Le Tribunal administratif de Grenoble a rejeté la requête de M. B..., ressortissant algérien, qui contestait un arrêté préfectoral du 8 février 2026 l'obligeant à quitter le territoire français sans délai et prononçant une interdiction de retour de deux ans. Le requérant invoquait une erreur manifeste d'appréciation, mais le tribunal a jugé que sa simple volonté d'intégration et son comportement futur ne suffisaient pas à établir une telle erreur. La décision s'appuie sur l'article L. 611-1 du code de l'entrée et du séjour des étrangers et du droit d'asile, qui permet d'obliger un étranger en situation irrégulière à quitter le territoire. En conséquence, la requête a été rejetée.

Texte intégral

Vu la procédure suivante :

Par une requête enregistrée le 16 février 2026, M. A... B... doit être regardé comme demandant au tribunal d’annuler l’arrêté du 8 février 2026 par lequel la préfète de l'Isère l’a obligé à quitter le territoire français sans délai et a prononcé à son encontre une interdiction de retour sur le territoire français pendant une durée de deux ans.

Il soutient que l’arrêté est entaché d’une erreur manifeste d’appréciation.

Par un mémoire en défense, enregistré le 19 février 2026, la préfète de l'Isère conclut au rejet de la requête. Elle soutient que les moyens soulevés par le requérant ne sont pas fondés.

Vu les autres pièces du dossier ;

Vu :
- le code de l’entrée et du séjour des étrangers et du droit d’asile ;
- le code de justice administrative.

Le président du tribunal a désigné Mme C... pour statuer sur la requête.

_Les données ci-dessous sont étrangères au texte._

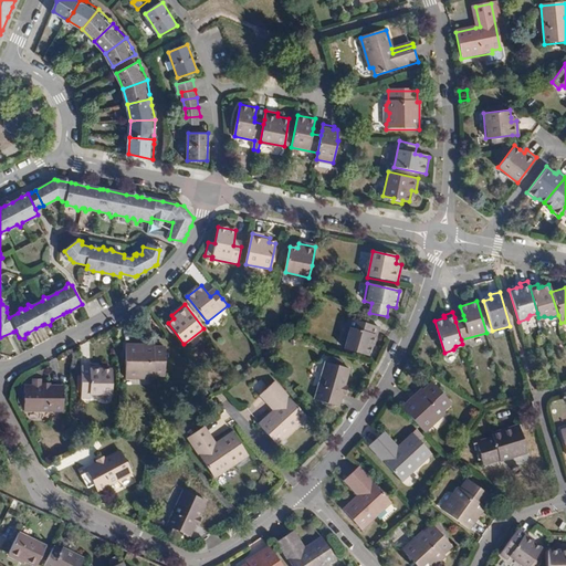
[(371,336),(374,336),(377,326),(348,318),(346,328),(348,328),(343,348),(366,355),(368,345),(371,336)]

Les parties ont été régulièrement averties du jour de l’audience.

Après avoir entendu au cours de l’audience publique le rapport de Mme C... et avoir constaté l’absence des parties.

La clôture de l’instruction a été prononcée à l’issue de l’audience.



Considérant ce qui suit :

M. A... B..., né le 10 décembre 1998, de nationalité algérienne, déclare être entré irrégulièrement en France en décembre 2024. Par des arrêtés du 8 février 2026, la préfète de l’Isère l’a obligé à quitter le territoire français sans délai, a prononcé à son encontre une interdiction de retour sur le territoire français pendant une durée de deux ans et l’a assigné à résidence pour une durée de 45 jours. M. B... doit être regardé comme demandant l’annulation de l’arrêté l’ayant obligé à quitter le territoire français sans délai.

Aux termes de l’article L. 611-1 du code de l'entrée et du séjour des étrangers et du droit d'asile : « L’autorité administrative peut obliger un étranger à quitter le territoire français lorsqu’il se trouve dans les cas suivants : / 1° L’étranger, ne pouvant justifier être entré régulièrement sur le territoire français, s’y est maintenu sans être titulaire d’un titre de séjour en cours de validité ; »

M. B... ne conteste pas être entré irrégulièrement en France et s’y être maintenu sans être titulaire d’un titre de séjour en cours de validité. En se bornant à soutenir qu’il est déterminé désormais à adopter un comportement exemplaire et qu’il dispose d’une sincère volonté d’intégration, il n’établit pas que la préfète de l'Isère, en édictant l’arrêté contesté, a commis une erreur manifeste d’appréciation au regard des dispositions de l’article L. 611-1 du code de l'entrée et du séjour des étrangers et du droit d'asile.

Il résulte de tout ce qui précède que la requête de M. B... doit être rejetée.


D E C I D E :





Article 1er :
La requête de M. B... est rejetée.

Article 2 :
Le présent jugement sera notifié à M. A... B... et à la préfète de l'Isère.


Rendu public par mise à disposition au greffe le 27 février 2026.


La magistrate désignée,

AS. C...
Le greffier,

P. MULLER



La République mande et ordonne à la préfète de l'Isère en ce qui la concerne ou à tous commissaires de justice à ce requis en ce qui concerne les voies de droit commun contre les parties privées, de pourvoir à l'exécution de la présente décision.